I share this story to highlight the reality of existential depression in gifted children.  Existential depression is a very valid concern for parents of gifted children which can strike as young as preschool.  Gifted children sense and feel things more deeply than their age-level counterparts.  While many young children are concerned about toys, sports, and friendships the gifted child is weighed down by third world poverty, homelessness, and abandoned animals.  They are burdened by the magnitude of the world's challenges, and realize at a young age that there are matters far beyond their control.

When gifted children bring up their concerns, many adults (as well as their peers) dismiss their concerns or minimize them.  This only exacerbates their feelings of isolation and helplessness.   The gifted child facing existential depression now feels as if they are alone in a world that they feel powerless to change.  That is a heavy pressure for an eight-year-old to cope with on their own.

How to Help Your Child Deal with Existential Depression

Acknowledge their concern

We all want to feel that our voices are being heard.  When your child brings up their concerns, do not diminish them.  Be forthright and open in explaining the details as you know them, or work together to discover more on the issue.  While you may be tempted to make light or sugarcoat the issue, your child will see through you.  Try to be as candid as possible while maintaining age-appropriateness as well.  You may not feel ready to have such deep and adult conversations with your child.  In addition, your child wants to talk about what they are seeing and experiencing.  If you don't talk to your children, someone else will.   This is a chance to forge a bond and build trust in your relationship with your child.  Don't miss this critical opportunity.

Work together for change
One person can make a difference, no matter how young.  The best cure for your child's feelings of helplessness is to find a way to help.  If your child is concerned about the homeless, volunteer as a family at a local soup kitchen.  One beautiful characteristic of youth is a boundless optimism.  While adults have become cynical over time, children are not paralyzed by it.  They believe in their ability to bring about change- and you can help them!

Teach your child how to communicate effectively
Simply engaging in conversation can be cathartic for your child.  Many times, having a simple conversation where they are able to discuss how they are feeling and why, can help your child to process their emotions. 

Help your child learn to journal
Parents need to make sure that their emotional child is not bottling up their emotions.  Even if you don't feel comfortable having these conversations, your child needs a way to express and release their feelings.  A journal can be a powerful tool.  Children can learn to write or draw as a way to free his or herself from the weight of their concerns.  



  1. The key thing to remember is that kids can have a tougher time dealing with depression or stress. It's best to help them as early as possible. If all else fails, there's always something like therapy clapham sessions to fall back on.
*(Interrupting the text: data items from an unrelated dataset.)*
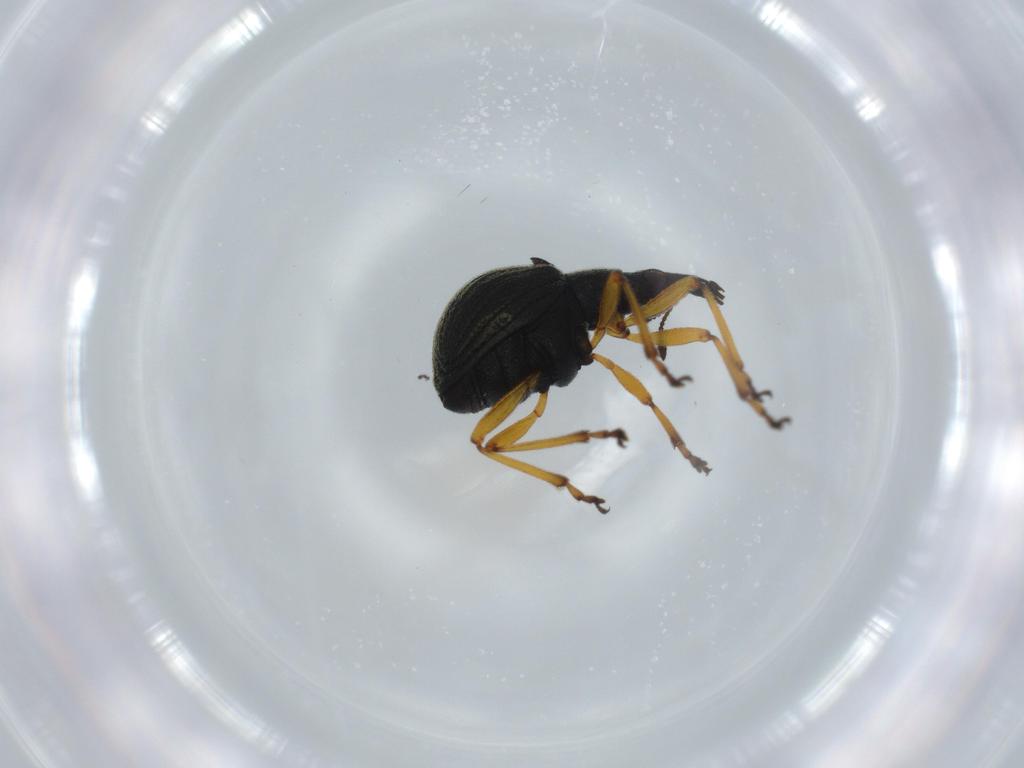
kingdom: Animalia
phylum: Arthropoda
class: Insecta
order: Coleoptera
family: Brentidae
  2. Taking your kid in for some chiropractic treatments might be a good idea. If it works for adult stress and depression, it should theoretically also work for children.

  3. Communication has always been a key factor in all medical interventions; doctors can only save seriously ill patients if the later opened up. Same goes for kids suffering from depression; parents have to listen to their children, and initiate communication with them if ever they notice that something is awry.

  4. I had this experience over the last two nights with my 8 year-old son. He was very upset about the possibility that he was the only human in a world full of human looking robots. I encouraged him to create a hypothesis stating what he thought was most likely to be true--humans are really robots or humans are really human. he chose humans are really humans. Then I asked him to find evidence to support his hypothesis. We talked for an hour about the fact that robots can't create other robots, that robot brains can't think like human, that he had seen human blood come out of other people, etc. He said our talk made his worry go away. It came back the next night, and we did it again, and it worked again. We'll see what happens tonight! Anyway, I've just discovered this blog, and love it. Thanks for the timely post on this issue. I was just wondering out this very issue.


I love to hear your feedback! This website is intended to be a welcoming and safe space for parents and advocates of the gifted. All wholesome and encouraging questions are invited, as well as questions or concerns relating to gifted topics.